Dataset excerpts
<<<<

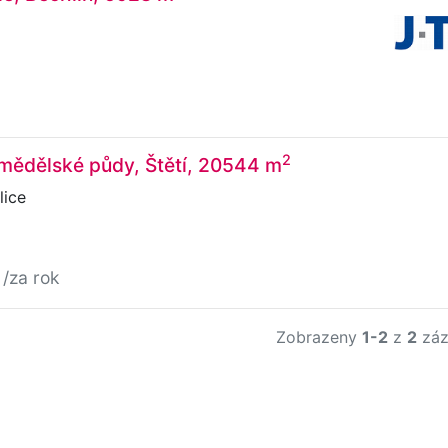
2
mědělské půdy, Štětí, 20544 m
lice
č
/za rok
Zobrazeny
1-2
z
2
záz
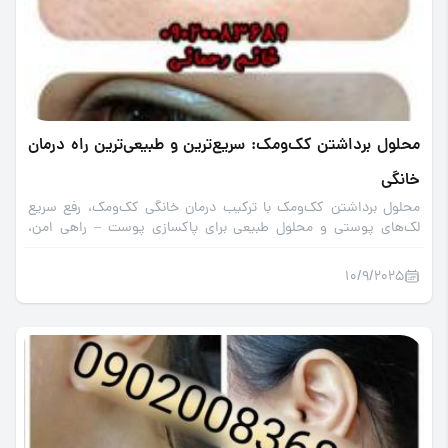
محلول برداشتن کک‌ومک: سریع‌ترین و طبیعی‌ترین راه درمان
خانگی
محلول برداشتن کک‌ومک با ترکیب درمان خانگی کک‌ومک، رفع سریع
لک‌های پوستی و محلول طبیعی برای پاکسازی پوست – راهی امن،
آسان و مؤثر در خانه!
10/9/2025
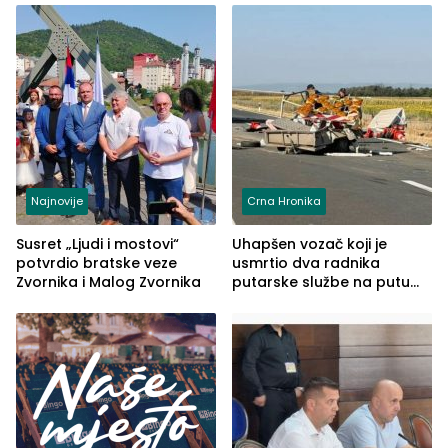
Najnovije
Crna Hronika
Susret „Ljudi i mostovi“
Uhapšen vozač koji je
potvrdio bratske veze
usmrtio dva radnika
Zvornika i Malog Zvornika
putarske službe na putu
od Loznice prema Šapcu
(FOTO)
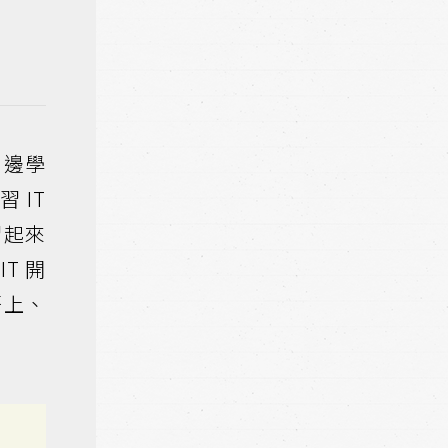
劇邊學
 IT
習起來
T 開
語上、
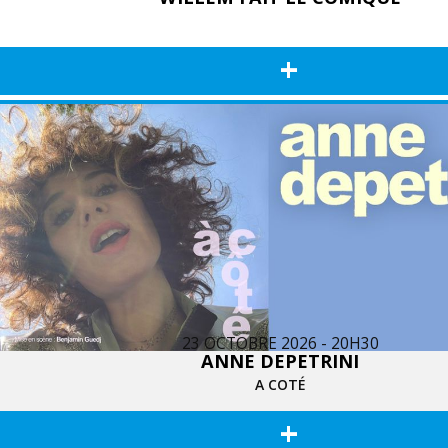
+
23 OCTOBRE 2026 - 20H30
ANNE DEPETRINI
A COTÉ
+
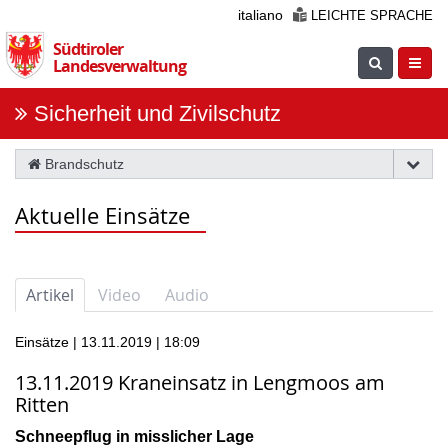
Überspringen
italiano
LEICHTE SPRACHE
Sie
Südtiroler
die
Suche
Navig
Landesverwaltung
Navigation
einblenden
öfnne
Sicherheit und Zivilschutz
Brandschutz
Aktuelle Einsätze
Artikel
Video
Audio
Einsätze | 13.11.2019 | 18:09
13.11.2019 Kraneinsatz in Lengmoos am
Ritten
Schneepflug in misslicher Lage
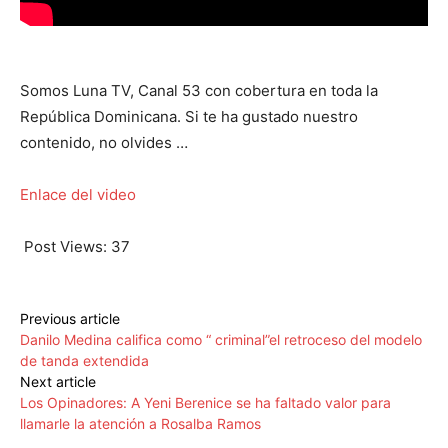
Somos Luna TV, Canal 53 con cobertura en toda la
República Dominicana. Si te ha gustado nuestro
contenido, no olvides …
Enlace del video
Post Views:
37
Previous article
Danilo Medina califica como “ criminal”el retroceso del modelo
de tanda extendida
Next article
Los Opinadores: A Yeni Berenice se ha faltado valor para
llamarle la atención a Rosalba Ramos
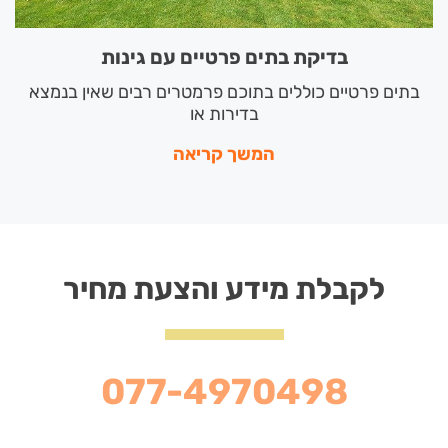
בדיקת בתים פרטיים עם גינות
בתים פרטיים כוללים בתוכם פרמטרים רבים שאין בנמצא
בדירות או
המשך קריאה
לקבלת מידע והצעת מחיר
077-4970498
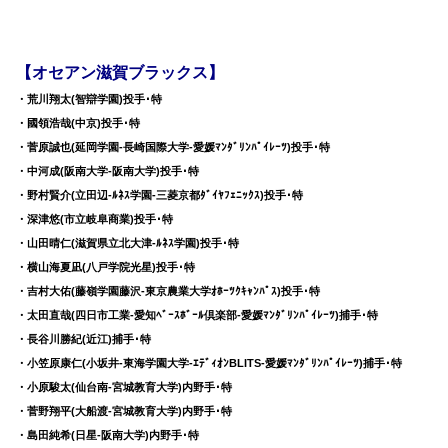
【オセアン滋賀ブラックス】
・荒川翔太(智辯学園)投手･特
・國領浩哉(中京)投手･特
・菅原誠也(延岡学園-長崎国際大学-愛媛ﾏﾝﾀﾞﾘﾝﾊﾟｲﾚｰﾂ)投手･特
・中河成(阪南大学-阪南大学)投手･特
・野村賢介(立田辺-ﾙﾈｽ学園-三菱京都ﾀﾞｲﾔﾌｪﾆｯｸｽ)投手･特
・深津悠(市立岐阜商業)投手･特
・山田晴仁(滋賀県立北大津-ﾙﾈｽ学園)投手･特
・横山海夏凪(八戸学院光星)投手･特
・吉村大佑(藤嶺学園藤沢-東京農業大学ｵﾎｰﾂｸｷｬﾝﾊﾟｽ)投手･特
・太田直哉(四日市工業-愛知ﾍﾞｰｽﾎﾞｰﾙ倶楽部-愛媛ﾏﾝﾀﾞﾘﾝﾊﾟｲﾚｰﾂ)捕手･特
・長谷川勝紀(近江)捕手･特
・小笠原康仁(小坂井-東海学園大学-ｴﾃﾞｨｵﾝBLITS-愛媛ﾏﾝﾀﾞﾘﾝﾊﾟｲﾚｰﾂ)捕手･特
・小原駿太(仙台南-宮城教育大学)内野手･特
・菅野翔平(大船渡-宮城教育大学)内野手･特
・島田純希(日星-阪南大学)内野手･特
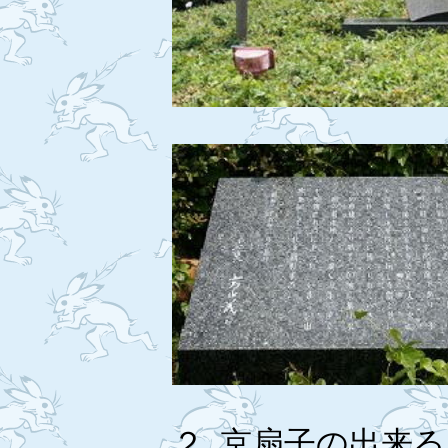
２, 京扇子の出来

>>>>
<<<<

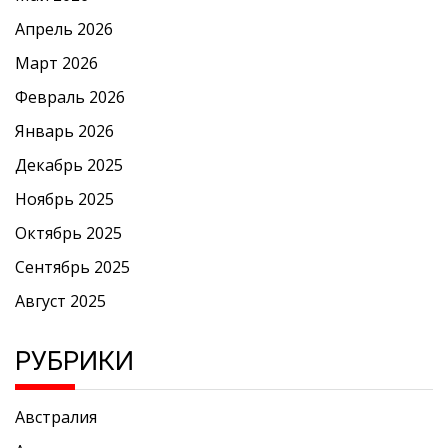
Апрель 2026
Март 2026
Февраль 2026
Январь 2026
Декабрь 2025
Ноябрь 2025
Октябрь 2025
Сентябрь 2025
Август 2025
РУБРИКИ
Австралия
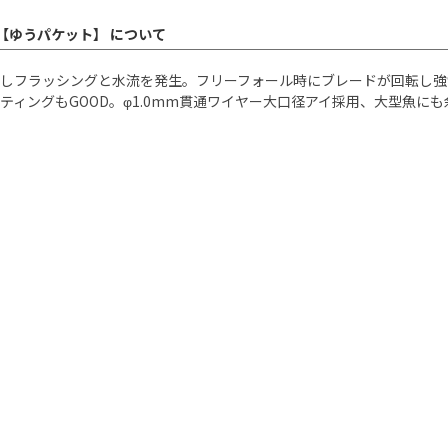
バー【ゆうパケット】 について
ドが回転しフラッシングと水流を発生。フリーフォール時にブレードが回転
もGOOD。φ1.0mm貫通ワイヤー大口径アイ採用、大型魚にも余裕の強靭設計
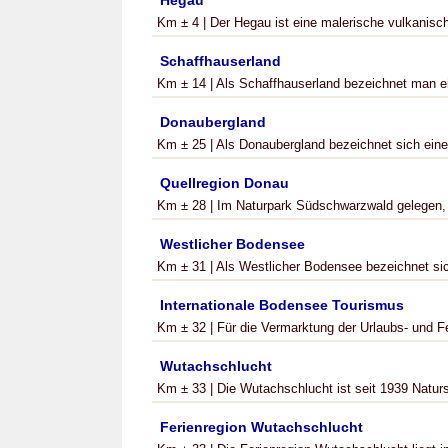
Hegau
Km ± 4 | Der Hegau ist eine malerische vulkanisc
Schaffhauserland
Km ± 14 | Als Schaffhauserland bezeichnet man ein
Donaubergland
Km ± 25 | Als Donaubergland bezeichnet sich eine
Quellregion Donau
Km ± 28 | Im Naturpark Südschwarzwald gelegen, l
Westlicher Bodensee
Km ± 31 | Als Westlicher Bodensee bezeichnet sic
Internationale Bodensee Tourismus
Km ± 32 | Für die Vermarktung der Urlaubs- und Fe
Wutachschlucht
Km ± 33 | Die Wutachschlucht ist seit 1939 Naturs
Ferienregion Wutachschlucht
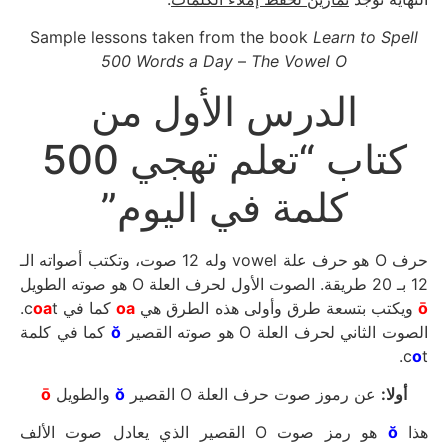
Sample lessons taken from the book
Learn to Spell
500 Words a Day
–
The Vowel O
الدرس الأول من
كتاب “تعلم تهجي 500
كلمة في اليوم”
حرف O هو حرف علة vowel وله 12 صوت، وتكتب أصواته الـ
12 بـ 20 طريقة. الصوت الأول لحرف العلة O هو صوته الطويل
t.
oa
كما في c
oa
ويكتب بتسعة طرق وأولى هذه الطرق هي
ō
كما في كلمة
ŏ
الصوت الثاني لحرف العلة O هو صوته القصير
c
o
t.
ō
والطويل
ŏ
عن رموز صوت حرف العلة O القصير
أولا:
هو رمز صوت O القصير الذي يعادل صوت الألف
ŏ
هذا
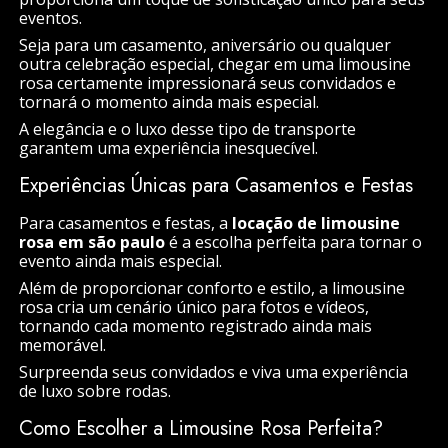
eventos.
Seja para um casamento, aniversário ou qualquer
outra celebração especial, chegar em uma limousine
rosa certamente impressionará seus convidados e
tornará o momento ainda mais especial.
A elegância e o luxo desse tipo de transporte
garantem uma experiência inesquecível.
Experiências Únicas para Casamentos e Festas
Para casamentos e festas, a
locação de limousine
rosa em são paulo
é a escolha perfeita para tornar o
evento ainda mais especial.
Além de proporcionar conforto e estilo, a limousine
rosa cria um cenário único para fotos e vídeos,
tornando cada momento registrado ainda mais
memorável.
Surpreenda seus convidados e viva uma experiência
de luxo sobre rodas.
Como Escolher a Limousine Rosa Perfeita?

>>>>
<<<<

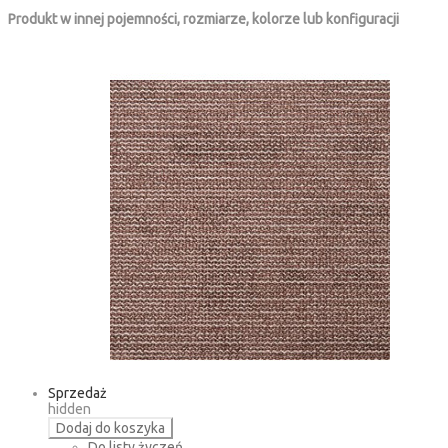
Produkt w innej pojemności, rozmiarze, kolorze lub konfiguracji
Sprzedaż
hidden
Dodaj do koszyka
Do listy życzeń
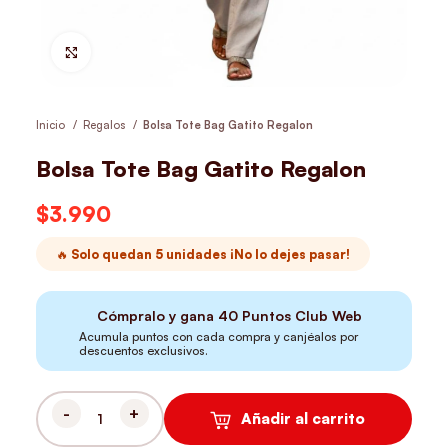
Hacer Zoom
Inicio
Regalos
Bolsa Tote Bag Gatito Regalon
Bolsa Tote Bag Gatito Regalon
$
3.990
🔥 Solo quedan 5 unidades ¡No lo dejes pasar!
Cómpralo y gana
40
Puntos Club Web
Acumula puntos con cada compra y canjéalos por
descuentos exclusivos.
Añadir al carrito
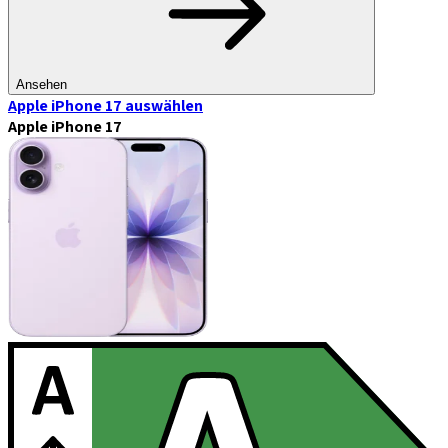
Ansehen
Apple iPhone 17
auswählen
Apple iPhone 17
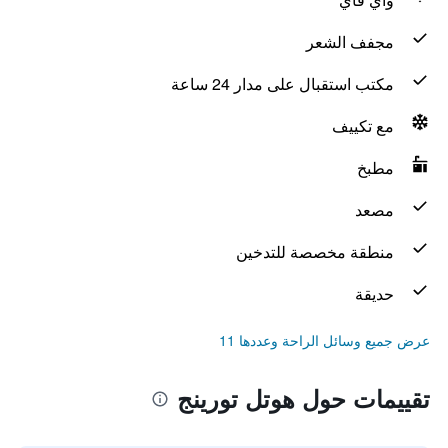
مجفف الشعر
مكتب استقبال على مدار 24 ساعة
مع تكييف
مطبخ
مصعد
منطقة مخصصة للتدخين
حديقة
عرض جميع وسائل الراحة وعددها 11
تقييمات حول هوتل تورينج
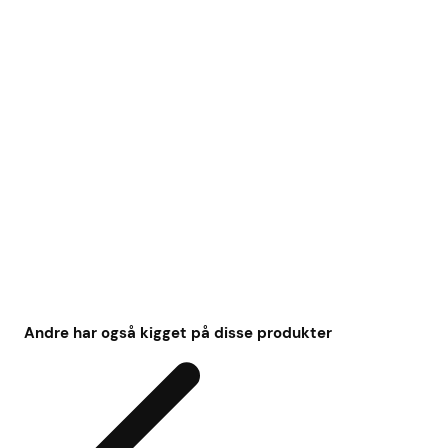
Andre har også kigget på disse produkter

>>>>

Description of the task
Out of the records above, set down only the lines from the one that contains "Do listy życzeń" through the one that contains "Andre har også kigget på disse produkter", unchanged and without the pictures.

Solution below
Do listy życzeń
Hacer Zoom
Inicio
Regalos
Bolsa Tote Bag Gatito Regalon
Bolsa Tote Bag Gatito Regalon
$
3.990
🔥 Solo quedan 5 unidades ¡No lo dejes pasar!
Cómpralo y gana
40
Puntos Club Web
Acumula puntos con cada compra y canjéalos por
descuentos exclusivos.
Añadir al carrito
Ansehen
Apple iPhone 17
auswählen
Apple iPhone 17
مجفف الشعر
مكتب استقبال على مدار 24 ساعة
مع تكييف
مطبخ
مصعد
منطقة مخصصة للتدخين
حديقة
عرض جميع وسائل الراحة وعددها 11
تقييمات حول هوتل تورينج
Andre har også kigget på disse produkter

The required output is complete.